Trying to evaluate field conservation impacts and link them with investments in knowledge development/capacity building programs is complex. Measures of key outcomes can potentially serve as predictors of real conservation effects, and project success. Conservation impacts depend on many factors, not only on knowledge and capacity. To measure the success of a capacity building /knowledge management program, it is useful to measure different steps of the process. First, it is useful to measure inputs and outputs, with indicators such as reaction and knowledge learned. Then, it is useful to define a “predictor of success” that can link an intermediate result with conservation impact. In our case, the “predictor of success” is MPA's Management Effectiveness.
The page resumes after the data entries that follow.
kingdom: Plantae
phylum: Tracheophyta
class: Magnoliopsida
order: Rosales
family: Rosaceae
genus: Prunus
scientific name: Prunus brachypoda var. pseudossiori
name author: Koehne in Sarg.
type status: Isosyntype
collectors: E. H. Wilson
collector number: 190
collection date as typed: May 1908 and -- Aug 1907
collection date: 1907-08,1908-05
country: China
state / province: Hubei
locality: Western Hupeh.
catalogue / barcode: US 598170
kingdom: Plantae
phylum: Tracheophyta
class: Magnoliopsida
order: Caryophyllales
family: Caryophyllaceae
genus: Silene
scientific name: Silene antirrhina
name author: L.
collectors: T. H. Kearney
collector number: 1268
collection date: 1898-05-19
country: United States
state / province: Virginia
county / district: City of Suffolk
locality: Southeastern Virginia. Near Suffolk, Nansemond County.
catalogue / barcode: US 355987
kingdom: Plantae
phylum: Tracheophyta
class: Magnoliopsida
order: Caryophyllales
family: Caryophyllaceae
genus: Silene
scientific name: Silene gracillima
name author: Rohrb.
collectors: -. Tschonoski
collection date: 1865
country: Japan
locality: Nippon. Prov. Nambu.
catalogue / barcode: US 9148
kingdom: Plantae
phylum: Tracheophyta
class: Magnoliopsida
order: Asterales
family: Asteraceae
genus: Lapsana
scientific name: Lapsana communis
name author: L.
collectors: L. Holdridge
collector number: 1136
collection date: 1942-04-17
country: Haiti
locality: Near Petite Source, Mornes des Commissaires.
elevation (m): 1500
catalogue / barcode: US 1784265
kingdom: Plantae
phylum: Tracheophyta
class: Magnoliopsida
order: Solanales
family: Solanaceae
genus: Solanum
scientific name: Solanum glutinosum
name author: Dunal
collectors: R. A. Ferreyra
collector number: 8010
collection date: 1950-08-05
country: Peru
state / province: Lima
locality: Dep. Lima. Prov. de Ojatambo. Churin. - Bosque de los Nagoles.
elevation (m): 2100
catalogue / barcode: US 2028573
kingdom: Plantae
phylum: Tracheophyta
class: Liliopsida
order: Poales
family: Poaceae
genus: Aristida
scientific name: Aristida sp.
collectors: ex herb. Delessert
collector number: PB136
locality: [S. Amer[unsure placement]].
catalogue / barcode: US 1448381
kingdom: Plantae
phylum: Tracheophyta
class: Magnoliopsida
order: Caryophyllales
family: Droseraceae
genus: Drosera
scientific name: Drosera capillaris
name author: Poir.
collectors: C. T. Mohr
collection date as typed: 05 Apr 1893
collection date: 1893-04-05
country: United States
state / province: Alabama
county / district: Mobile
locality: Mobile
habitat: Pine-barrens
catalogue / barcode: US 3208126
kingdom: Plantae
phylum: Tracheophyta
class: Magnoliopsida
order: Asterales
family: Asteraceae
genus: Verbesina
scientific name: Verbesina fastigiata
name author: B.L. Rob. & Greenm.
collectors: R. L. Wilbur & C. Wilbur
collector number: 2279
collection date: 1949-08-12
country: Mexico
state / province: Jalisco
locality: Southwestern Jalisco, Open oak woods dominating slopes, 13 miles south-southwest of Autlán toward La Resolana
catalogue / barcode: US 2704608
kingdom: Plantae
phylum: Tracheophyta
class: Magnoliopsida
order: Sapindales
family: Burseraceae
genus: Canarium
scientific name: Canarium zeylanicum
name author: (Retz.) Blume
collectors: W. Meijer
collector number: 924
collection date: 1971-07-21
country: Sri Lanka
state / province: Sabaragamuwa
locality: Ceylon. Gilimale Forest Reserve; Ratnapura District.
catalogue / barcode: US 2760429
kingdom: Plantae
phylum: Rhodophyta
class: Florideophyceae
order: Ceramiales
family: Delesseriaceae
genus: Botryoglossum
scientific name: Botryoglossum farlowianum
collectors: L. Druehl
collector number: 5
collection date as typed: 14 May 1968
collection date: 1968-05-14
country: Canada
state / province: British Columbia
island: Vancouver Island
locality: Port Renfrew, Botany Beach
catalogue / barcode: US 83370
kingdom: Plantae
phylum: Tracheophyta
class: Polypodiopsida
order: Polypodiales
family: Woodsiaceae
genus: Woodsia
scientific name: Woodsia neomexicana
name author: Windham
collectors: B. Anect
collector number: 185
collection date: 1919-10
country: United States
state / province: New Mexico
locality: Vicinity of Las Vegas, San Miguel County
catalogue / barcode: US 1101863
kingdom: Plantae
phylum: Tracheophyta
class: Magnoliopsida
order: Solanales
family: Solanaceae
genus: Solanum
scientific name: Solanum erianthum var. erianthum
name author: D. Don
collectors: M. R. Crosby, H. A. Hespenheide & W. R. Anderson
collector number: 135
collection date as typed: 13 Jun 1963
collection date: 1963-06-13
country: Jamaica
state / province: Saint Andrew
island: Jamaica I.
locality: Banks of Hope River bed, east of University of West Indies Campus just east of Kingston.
Describe The KM Initiative: 

To increase management effectiveness and help abate threats to conservation in Marine Protected Areas of the Gulf of California, The Nature Conservancy, WWF, NOAA, the Mexican National Commission for Protected Areas and local NGOs are designing and implementing a three-year capacity-building program for MPA managers and key stakeholders. The program’s primary goal is to increase MPA management effectiveness in the Gulf of California by strengthening the knowledge, resources and skills of staff and key stakeholders. In the long term, we aim to a) secure effective MPA management at the local and regional level; b) establish partnerships between MPAs within the network; c) build and maintain communication links on a regional level; and d) advance global efforts to establish a global system of representative networks of marine and coastal protected areas. The program has five main strategies:

  1. developing MPA management training curricula based on capacity-building needs assessments and threat reduction needs;
  2. building the knowledge, skills and resources of key staff and stakeholders who will be expected to implement on-the-ground conservation projects;
  3. promoting a “capacity-building domino effect,” creating a professional network of Gulf of California MPA managers who will serve as local “capacity builders,”;
  4. supporting the implementation of conservation projects in Gulf of California MPAs that utilize lessons learned during the duration of the training program; and
  5. measuring the success of the capacity-building program.